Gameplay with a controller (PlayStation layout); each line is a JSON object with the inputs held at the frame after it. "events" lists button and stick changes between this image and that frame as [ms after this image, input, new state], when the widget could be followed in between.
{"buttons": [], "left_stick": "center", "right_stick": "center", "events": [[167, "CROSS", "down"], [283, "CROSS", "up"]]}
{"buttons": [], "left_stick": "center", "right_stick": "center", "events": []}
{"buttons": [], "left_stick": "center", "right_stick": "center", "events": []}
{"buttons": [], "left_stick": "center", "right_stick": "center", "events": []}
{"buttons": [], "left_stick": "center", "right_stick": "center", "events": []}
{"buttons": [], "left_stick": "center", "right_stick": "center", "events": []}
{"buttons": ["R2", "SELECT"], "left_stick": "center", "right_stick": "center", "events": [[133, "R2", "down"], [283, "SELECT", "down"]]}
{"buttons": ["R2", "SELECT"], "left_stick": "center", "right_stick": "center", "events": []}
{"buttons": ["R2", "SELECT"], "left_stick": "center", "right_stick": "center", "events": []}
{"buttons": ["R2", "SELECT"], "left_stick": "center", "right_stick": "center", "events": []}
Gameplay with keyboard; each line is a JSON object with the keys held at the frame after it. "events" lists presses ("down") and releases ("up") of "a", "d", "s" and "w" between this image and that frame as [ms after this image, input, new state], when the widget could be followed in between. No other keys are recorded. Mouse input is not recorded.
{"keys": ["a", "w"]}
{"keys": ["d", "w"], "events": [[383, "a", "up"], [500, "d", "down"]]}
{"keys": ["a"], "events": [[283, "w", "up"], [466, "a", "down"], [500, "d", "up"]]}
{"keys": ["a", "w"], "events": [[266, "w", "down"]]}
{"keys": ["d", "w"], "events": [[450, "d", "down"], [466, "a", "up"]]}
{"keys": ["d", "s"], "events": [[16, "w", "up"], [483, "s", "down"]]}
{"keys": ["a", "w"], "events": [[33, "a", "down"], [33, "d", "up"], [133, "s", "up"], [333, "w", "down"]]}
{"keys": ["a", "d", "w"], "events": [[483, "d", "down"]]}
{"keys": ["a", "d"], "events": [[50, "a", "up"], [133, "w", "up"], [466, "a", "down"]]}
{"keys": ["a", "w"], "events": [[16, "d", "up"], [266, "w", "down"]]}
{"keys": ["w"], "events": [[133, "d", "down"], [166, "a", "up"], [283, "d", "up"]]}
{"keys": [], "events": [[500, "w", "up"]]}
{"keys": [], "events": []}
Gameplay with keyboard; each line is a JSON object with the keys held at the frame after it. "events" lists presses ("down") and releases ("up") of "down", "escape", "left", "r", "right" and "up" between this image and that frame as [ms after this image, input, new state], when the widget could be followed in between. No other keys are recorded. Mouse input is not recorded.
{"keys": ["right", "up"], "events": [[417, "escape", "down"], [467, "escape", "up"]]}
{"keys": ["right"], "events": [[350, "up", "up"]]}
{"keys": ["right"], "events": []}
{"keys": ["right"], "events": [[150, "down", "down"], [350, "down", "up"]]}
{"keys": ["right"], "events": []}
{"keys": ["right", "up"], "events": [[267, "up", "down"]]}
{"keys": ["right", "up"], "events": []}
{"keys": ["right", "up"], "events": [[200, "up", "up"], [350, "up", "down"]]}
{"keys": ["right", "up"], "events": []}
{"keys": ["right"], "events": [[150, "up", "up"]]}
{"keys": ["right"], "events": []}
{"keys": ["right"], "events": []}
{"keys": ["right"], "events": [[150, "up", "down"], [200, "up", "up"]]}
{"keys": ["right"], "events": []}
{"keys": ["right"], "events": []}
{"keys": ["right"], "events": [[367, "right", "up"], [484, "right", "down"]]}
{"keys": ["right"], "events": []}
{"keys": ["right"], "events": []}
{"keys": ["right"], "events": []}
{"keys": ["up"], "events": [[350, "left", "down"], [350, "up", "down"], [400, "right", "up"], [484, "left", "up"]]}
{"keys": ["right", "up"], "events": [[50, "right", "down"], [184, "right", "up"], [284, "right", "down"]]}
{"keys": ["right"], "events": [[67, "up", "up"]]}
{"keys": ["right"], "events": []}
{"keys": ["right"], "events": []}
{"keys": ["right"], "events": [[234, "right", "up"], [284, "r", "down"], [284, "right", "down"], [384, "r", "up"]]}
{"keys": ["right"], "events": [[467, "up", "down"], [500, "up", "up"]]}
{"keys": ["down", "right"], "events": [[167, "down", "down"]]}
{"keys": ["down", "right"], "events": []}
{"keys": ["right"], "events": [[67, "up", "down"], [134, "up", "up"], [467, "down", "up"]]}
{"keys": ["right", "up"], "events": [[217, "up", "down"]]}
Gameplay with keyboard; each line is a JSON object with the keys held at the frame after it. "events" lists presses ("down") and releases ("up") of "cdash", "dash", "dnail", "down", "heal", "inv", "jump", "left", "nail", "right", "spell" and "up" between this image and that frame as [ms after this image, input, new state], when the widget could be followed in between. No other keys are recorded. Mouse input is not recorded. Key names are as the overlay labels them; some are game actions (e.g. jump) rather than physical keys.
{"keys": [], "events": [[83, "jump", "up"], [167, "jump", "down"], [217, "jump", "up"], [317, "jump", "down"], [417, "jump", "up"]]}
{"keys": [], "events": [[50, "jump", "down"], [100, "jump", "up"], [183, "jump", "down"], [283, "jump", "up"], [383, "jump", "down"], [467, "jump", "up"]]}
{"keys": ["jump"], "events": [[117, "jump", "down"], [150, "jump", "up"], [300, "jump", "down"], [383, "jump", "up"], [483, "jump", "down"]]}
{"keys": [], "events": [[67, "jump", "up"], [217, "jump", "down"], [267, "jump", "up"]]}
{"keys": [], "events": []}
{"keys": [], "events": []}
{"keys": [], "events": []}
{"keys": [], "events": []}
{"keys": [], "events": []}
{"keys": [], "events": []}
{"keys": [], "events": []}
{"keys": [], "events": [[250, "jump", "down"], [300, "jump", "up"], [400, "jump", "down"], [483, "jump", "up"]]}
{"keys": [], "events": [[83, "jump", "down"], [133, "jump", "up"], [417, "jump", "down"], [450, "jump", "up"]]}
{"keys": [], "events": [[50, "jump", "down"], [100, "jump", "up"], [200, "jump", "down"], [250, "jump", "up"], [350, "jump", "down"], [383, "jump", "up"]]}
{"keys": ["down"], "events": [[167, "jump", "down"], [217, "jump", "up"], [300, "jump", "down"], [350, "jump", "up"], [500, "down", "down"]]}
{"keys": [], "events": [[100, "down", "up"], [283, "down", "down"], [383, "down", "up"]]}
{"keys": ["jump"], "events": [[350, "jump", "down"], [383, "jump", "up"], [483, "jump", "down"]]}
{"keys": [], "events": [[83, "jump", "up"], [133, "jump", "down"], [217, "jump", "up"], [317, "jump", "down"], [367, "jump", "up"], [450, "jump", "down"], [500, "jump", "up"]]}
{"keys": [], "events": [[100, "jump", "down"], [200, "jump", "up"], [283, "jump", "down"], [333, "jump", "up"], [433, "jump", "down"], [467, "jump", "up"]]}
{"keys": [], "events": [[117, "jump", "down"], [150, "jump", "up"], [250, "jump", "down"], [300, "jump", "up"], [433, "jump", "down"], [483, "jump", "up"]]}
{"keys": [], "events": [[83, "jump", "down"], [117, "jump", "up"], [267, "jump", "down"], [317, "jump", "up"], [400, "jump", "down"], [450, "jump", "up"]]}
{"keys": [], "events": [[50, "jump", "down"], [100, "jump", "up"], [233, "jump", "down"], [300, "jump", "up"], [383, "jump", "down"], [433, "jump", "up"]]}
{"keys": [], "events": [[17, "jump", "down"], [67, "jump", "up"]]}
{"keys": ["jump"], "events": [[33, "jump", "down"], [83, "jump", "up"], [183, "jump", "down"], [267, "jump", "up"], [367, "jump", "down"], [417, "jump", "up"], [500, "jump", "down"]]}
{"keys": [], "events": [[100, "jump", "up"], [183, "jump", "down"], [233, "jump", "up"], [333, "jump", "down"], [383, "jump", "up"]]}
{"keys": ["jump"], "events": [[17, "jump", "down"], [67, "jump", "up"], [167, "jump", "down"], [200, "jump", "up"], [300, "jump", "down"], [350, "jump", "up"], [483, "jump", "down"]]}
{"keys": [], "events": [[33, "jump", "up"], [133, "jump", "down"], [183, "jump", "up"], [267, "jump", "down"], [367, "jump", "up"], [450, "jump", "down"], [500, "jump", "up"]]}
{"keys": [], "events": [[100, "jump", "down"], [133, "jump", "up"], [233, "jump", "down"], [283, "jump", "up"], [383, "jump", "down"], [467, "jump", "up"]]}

+++

> _REQUIRED WORK_:
Check each line of the entries for "other" and copy those that have it.

> _SOLUTION TO THIS PROBLEM_:
Gameplay with keyboard; each line is a JSON object with the keys held at the frame after it. "events" lists presses ("down") and releases ("up") of "a", "d", "s" and "w" between this image and that frame as [ms after this image, input, new state], when the widget could be followed in between. No other keys are recorded. Mouse input is not recorded.
Gameplay with keyboard; each line is a JSON object with the keys held at the frame after it. "events" lists presses ("down") and releases ("up") of "down", "escape", "left", "r", "right" and "up" between this image and that frame as [ms after this image, input, new state], when the widget could be followed in between. No other keys are recorded. Mouse input is not recorded.
Gameplay with keyboard; each line is a JSON object with the keys held at the frame after it. "events" lists presses ("down") and releases ("up") of "cdash", "dash", "dnail", "down", "heal", "inv", "jump", "left", "nail", "right", "spell" and "up" between this image and that frame as [ms after this image, input, new state], when the widget could be followed in between. No other keys are recorded. Mouse input is not recorded. Key names are as the overlay labels them; some are game actions (e.g. jump) rather than physical keys.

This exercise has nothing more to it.